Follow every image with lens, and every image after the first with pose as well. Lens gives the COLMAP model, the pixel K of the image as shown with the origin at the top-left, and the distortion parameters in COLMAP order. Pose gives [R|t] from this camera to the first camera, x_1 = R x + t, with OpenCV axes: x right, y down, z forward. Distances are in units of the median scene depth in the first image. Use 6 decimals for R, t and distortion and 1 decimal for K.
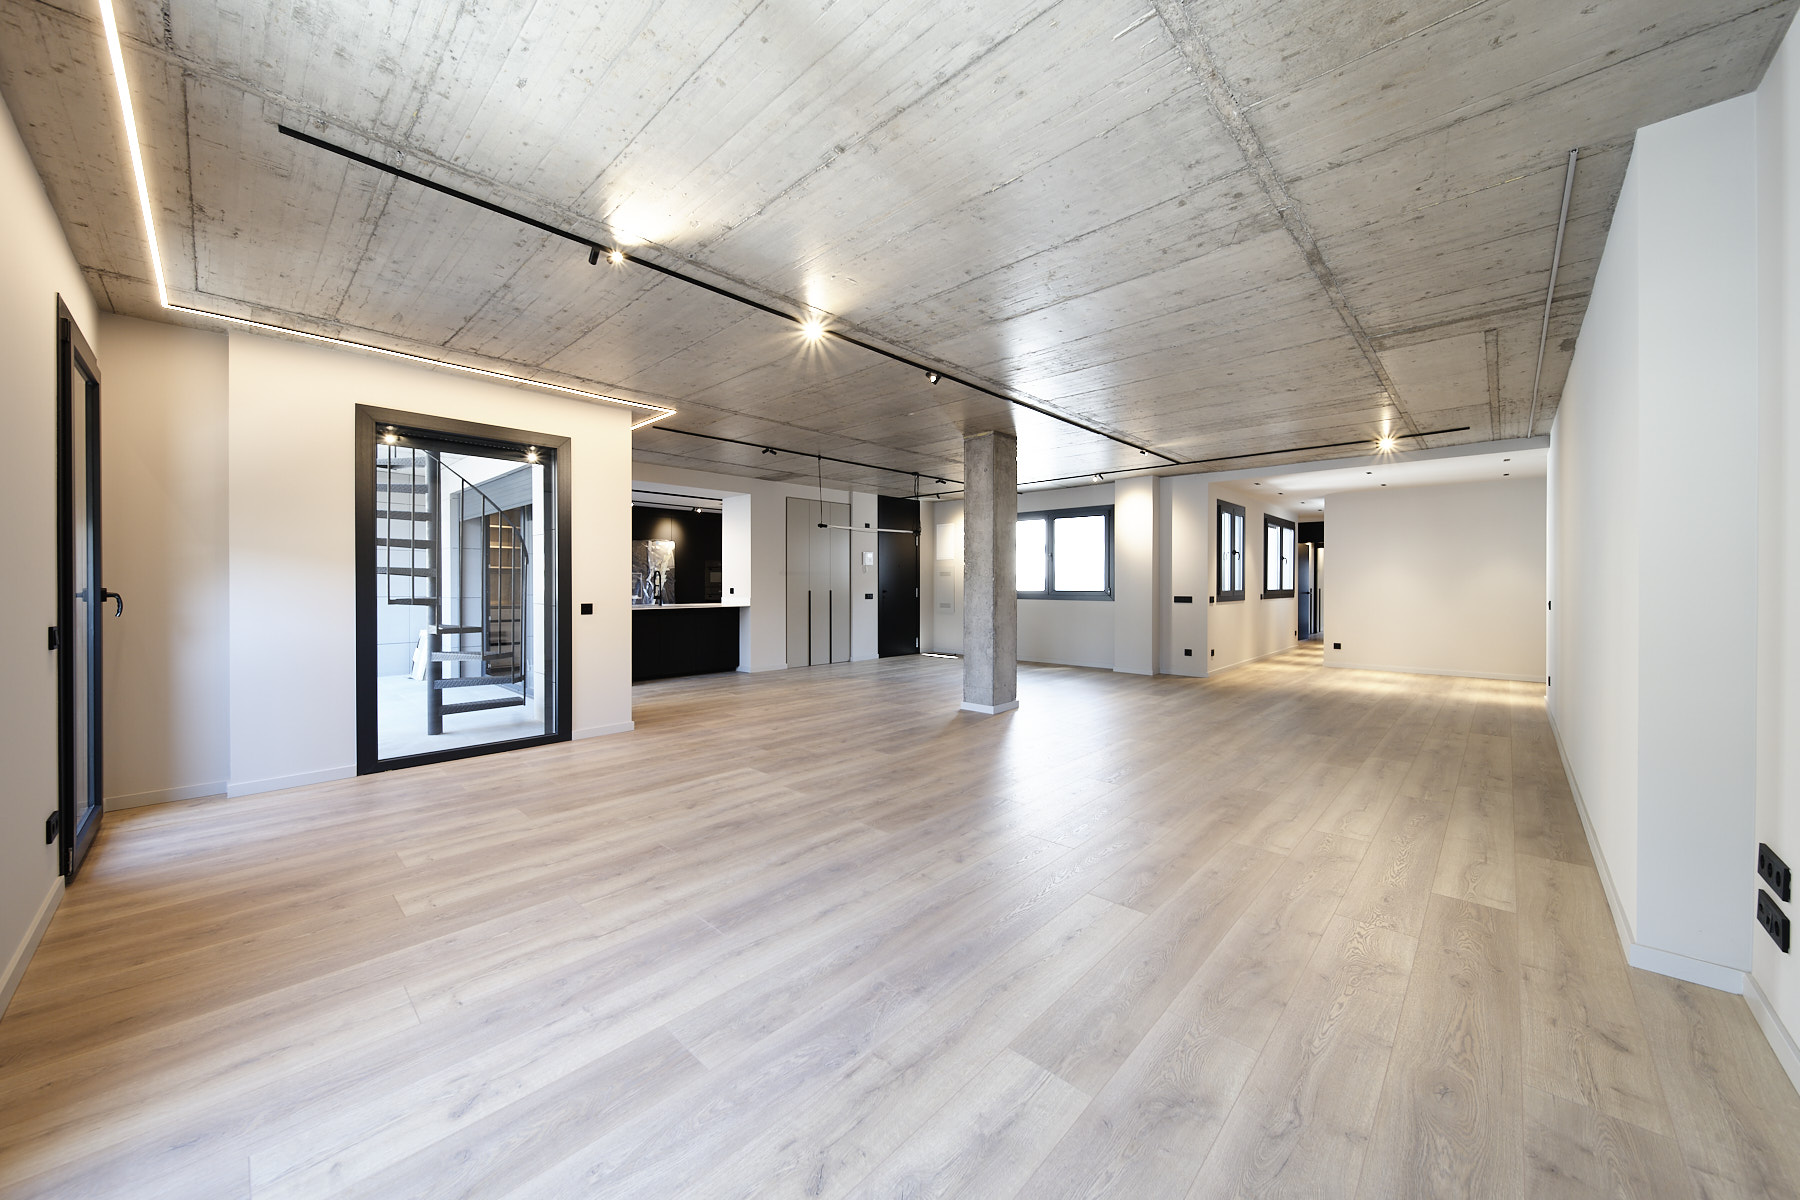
lens RADIAL K [[628.0, 0, 895.7], [0, 628.0, 593.6], [0, 0, 1]] dist [0.000916, -0.001644]
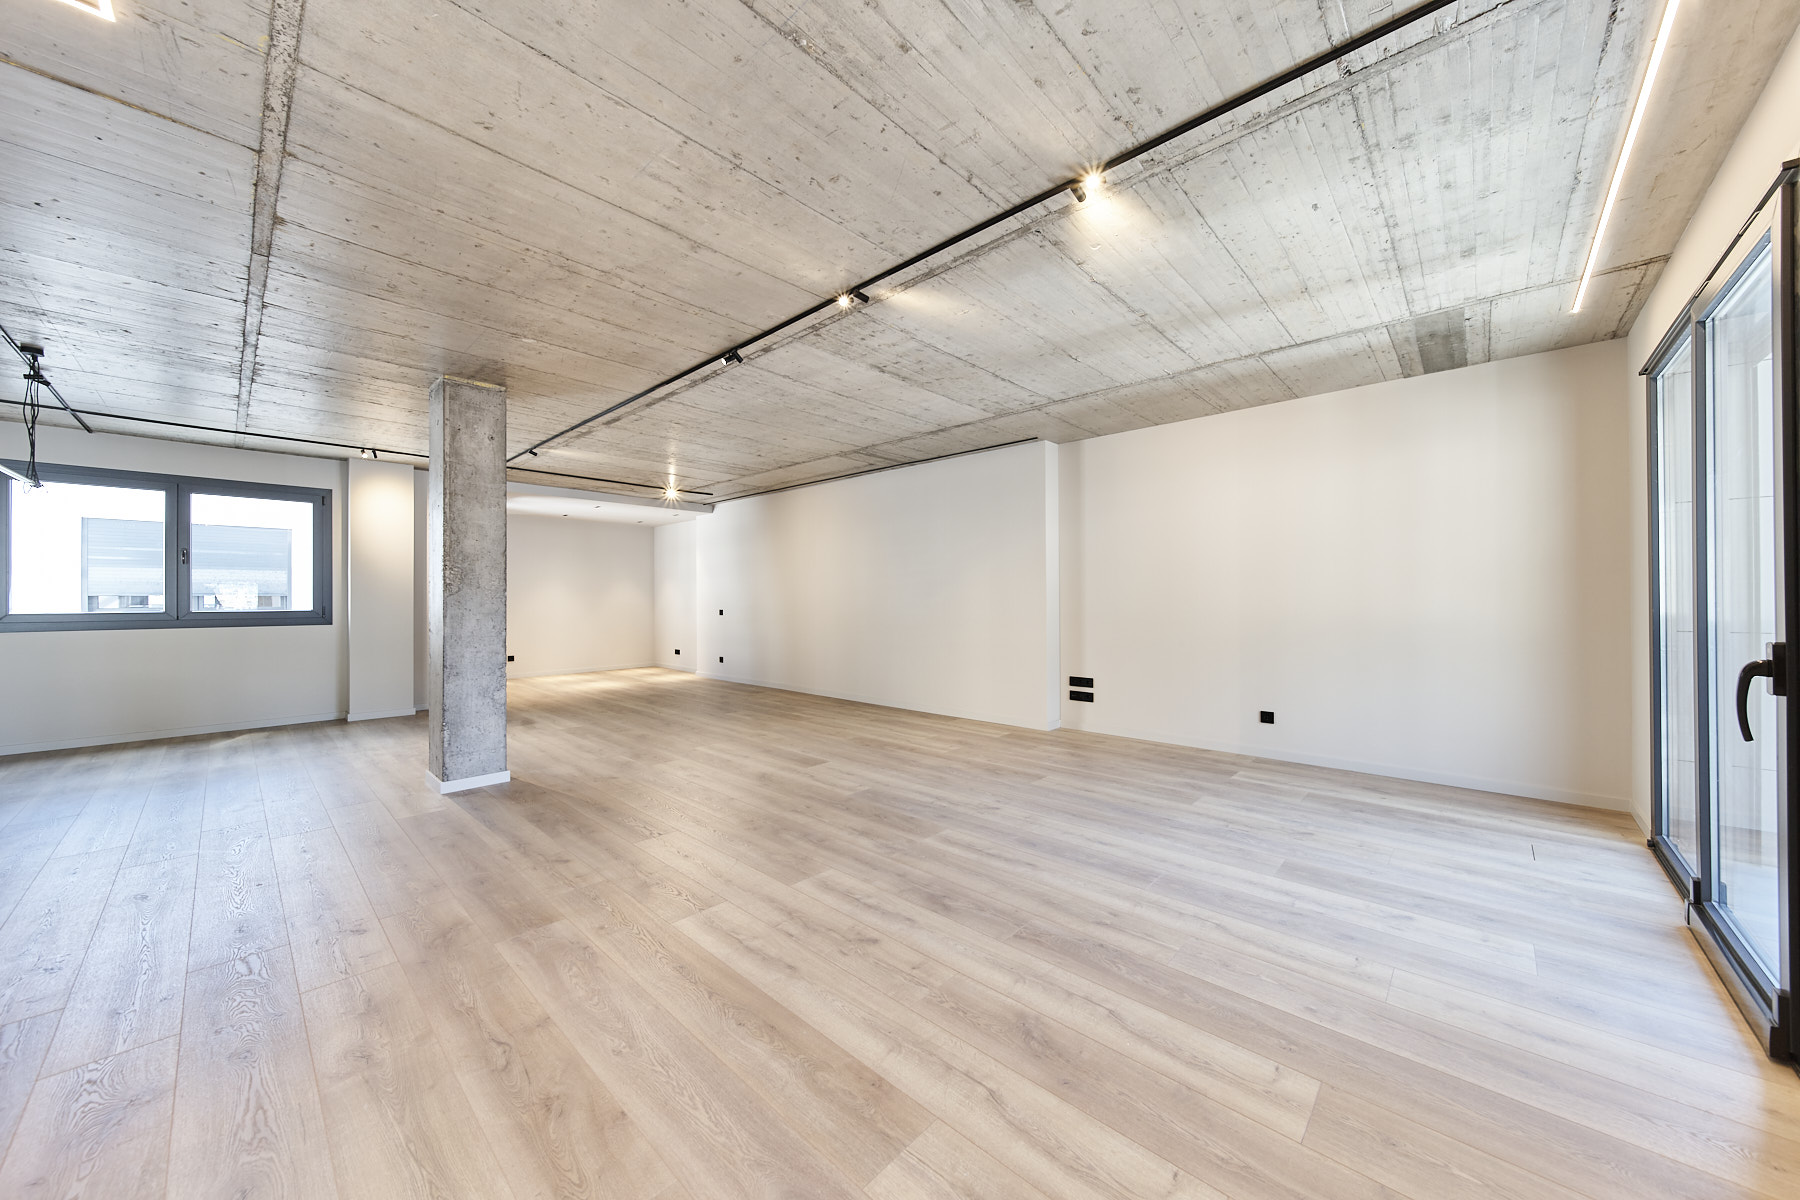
lens RADIAL K [[646.5, 0, 871.5], [0, 646.5, 601.5], [0, 0, 1]] dist [-0.001935, -0.000304]
pose [[0.008452, -0.005207, 0.999951, -1.254971], [0.019231, 0.999802, 0.005044, -0.020152], [-0.999779, 0.019188, 0.008551, 1.244549]]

Task brief:
A faithful copy of the data is required: each word kept, each picture omitted.

Expected output:
Follow every image with lens, and every image after the first with pose as well. Lens gives the COLMAP model, the pixel K of the image as shown with the origin at the top-left, and the distortion parameters in COLMAP order. Pose gives [R|t] from this camera to the first camera, x_1 = R x + t, with OpenCV axes: x right, y down, z forward. Distances are in units of the median scene depth in the first image. Use 6 decimals for R, t and distortion and 1 decimal for K.
lens RADIAL K [[628.0, 0, 895.7], [0, 628.0, 593.6], [0, 0, 1]] dist [0.000916, -0.001644]
lens RADIAL K [[646.5, 0, 871.5], [0, 646.5, 601.5], [0, 0, 1]] dist [-0.001935, -0.000304]
pose [[0.008452, -0.005207, 0.999951, -1.254971], [0.019231, 0.999802, 0.005044, -0.020152], [-0.999779, 0.019188, 0.008551, 1.244549]]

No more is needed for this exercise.